SUPPLIED RECORDS —

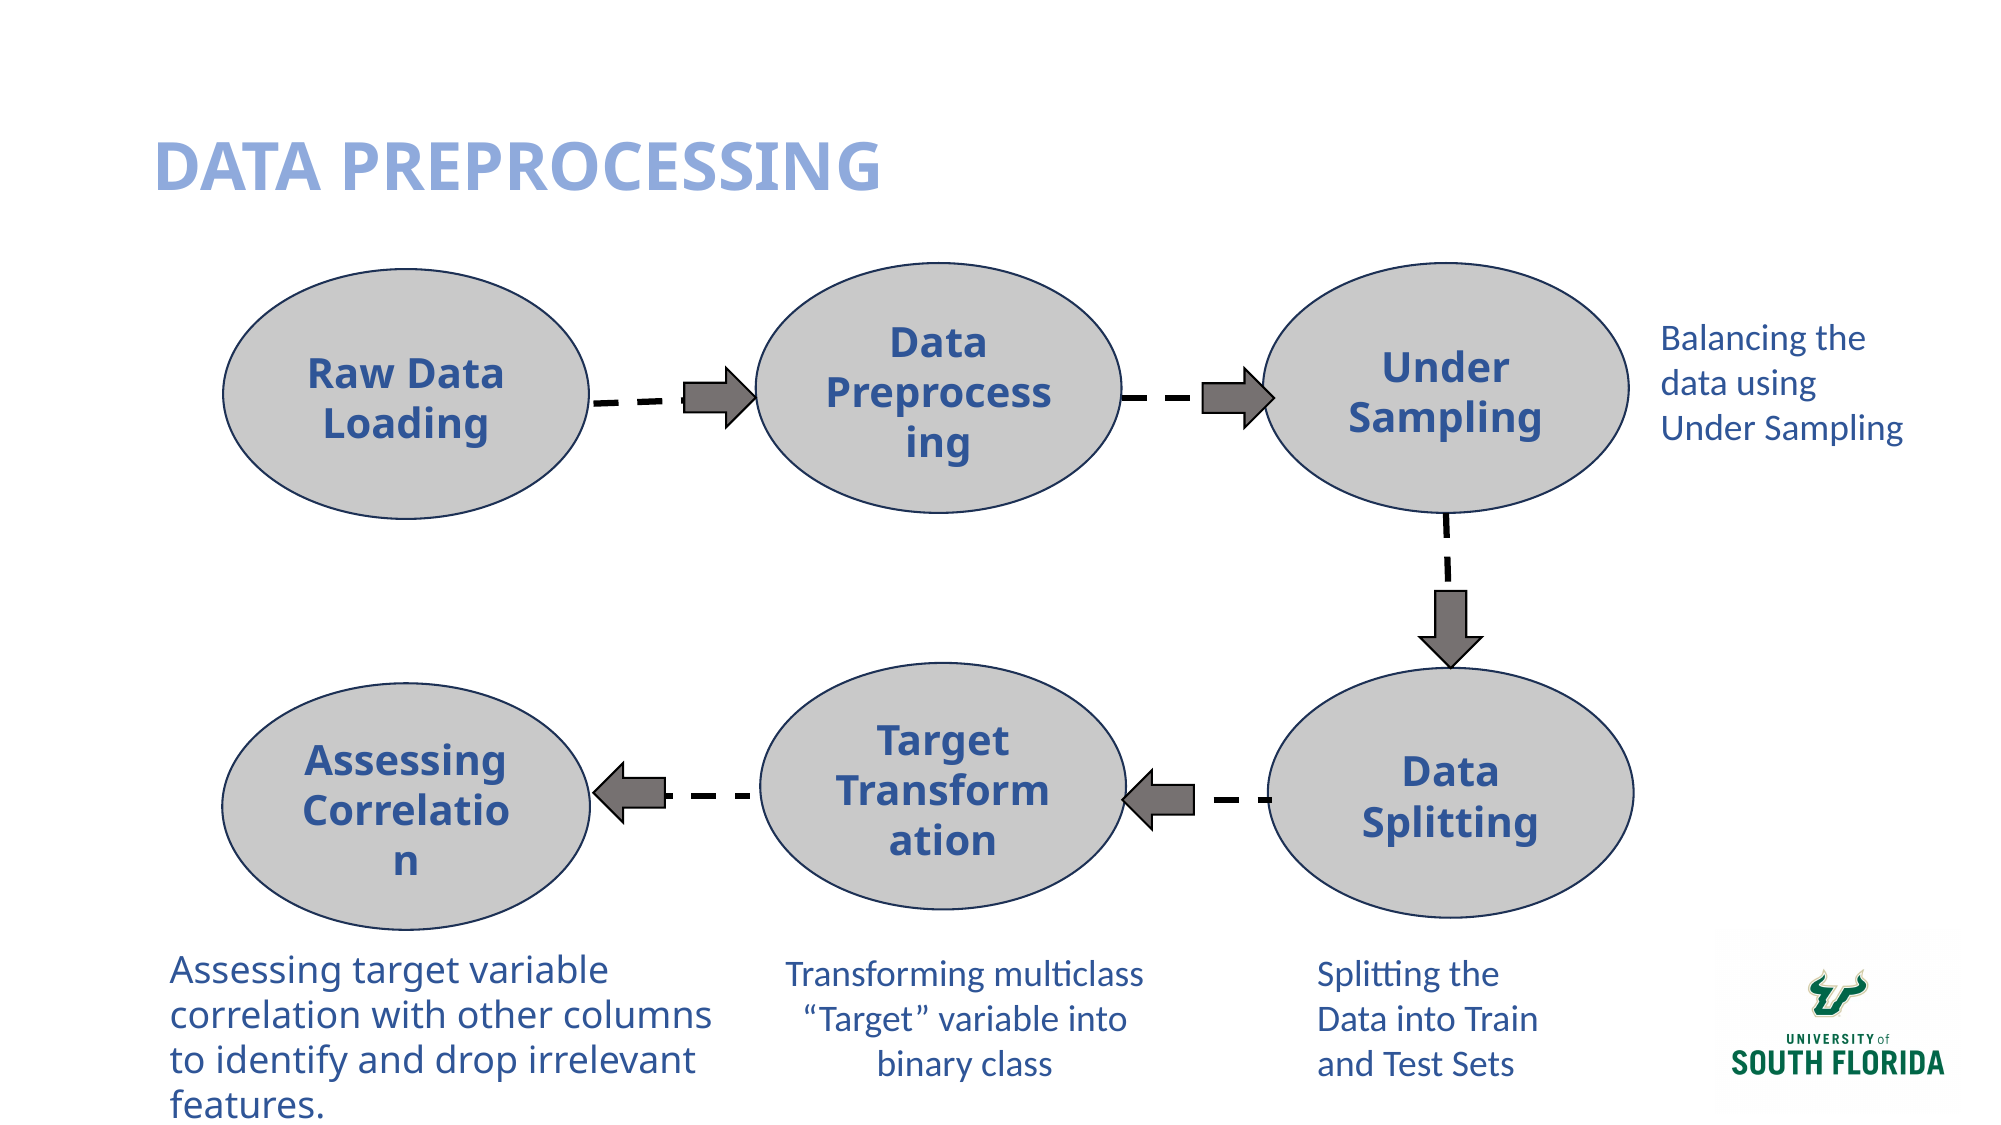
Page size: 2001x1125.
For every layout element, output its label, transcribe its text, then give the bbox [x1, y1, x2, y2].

text_box Under Sampling [1262, 261, 1630, 514]
text_box Target Transformation [759, 661, 1128, 911]
text_box [683, 404, 751, 430]
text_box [1445, 512, 1451, 668]
title DATA PREPROCESSING [137, 59, 1863, 278]
text_box Data Preprocessing [754, 261, 1123, 514]
text_box Assessing Correlation [221, 682, 591, 931]
text_box [1201, 365, 1276, 431]
text_box Splitting the Data into Train and Test Sets [1302, 941, 1590, 1125]
text_box [1120, 767, 1195, 832]
text_box [683, 365, 757, 397]
text_box [1417, 589, 1445, 664]
text_box Transforming multiclass “Target” variable into binary class [736, 941, 1194, 1125]
text_box Raw Data Loading [222, 268, 590, 520]
text_box Assessing target variable correlation with other columns to identify and drop irrelevant features. [154, 939, 751, 1125]
text_box [591, 760, 666, 825]
text_box Balancing the data using Under Sampling [1645, 305, 1934, 500]
text_box Data Splitting [1266, 666, 1635, 919]
picture [1715, 929, 1961, 1114]
text_box [1449, 589, 1485, 670]
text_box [593, 397, 761, 404]
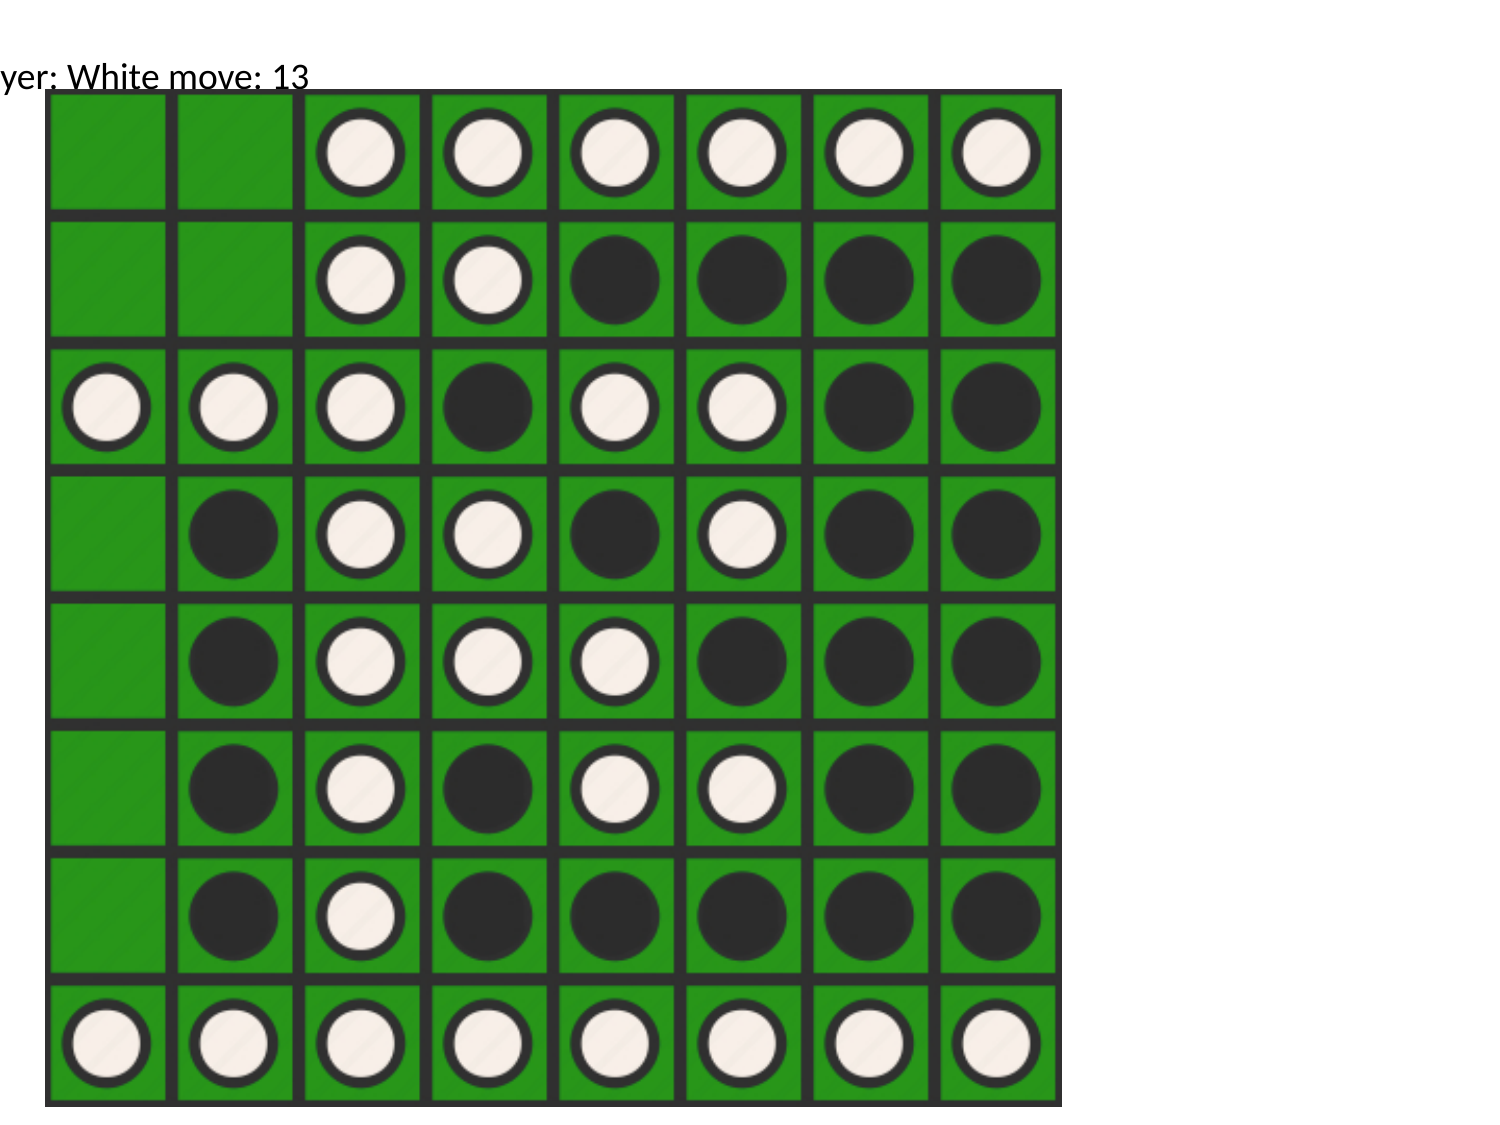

ACTIVITY — Once the pictures are set aside, give the rest of the material again unchanged.

TASK RESULT —
Page size: 2001x1125.
For every layout element, output its label, transcribe its text, then give the bbox [x1, y1, x2, y2].

text_box Under Sampling [1262, 261, 1630, 514]
text_box Target Transformation [759, 661, 1128, 911]
text_box [683, 404, 751, 430]
text_box [1445, 512, 1451, 668]
title DATA PREPROCESSING [137, 59, 1863, 278]
text_box Data Preprocessing [754, 261, 1123, 514]
text_box Assessing Correlation [221, 682, 591, 931]
text_box [1201, 365, 1276, 431]
text_box Splitting the Data into Train and Test Sets [1302, 941, 1590, 1125]
text_box [1120, 767, 1195, 832]
text_box [683, 365, 757, 397]
text_box [1417, 589, 1445, 664]
text_box Transforming multiclass “Target” variable into binary class [736, 941, 1194, 1125]
text_box Raw Data Loading [222, 268, 590, 520]
text_box Assessing target variable correlation with other columns to identify and drop irrelevant features. [154, 939, 751, 1125]
text_box [591, 760, 666, 825]
text_box Balancing the data using Under Sampling [1645, 305, 1934, 500]
text_box Data Splitting [1266, 666, 1635, 919]
picture [1715, 929, 1961, 1114]
text_box [1449, 589, 1485, 670]
text_box [593, 397, 761, 404]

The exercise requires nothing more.